== What you need to do ==
Copy each line from the entries that the word "Stripe" appears in.

[Source records]
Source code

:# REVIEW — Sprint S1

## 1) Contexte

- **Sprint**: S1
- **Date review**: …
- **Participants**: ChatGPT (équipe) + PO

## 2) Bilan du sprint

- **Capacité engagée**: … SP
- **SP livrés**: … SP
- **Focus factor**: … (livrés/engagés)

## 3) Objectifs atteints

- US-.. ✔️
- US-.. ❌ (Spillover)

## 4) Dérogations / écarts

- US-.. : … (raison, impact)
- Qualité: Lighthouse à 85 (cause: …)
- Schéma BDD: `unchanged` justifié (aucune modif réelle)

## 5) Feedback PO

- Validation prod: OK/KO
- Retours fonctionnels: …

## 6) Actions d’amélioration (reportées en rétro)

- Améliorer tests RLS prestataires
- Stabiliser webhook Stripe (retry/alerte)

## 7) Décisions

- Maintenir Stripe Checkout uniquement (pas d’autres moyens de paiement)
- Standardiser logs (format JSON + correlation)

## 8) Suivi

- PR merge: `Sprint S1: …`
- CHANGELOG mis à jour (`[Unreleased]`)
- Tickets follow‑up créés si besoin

== Result of this task ==
- Stabiliser webhook Stripe (retry/alerte)
- Maintenir Stripe Checkout uniquement (pas d’autres moyens de paiement)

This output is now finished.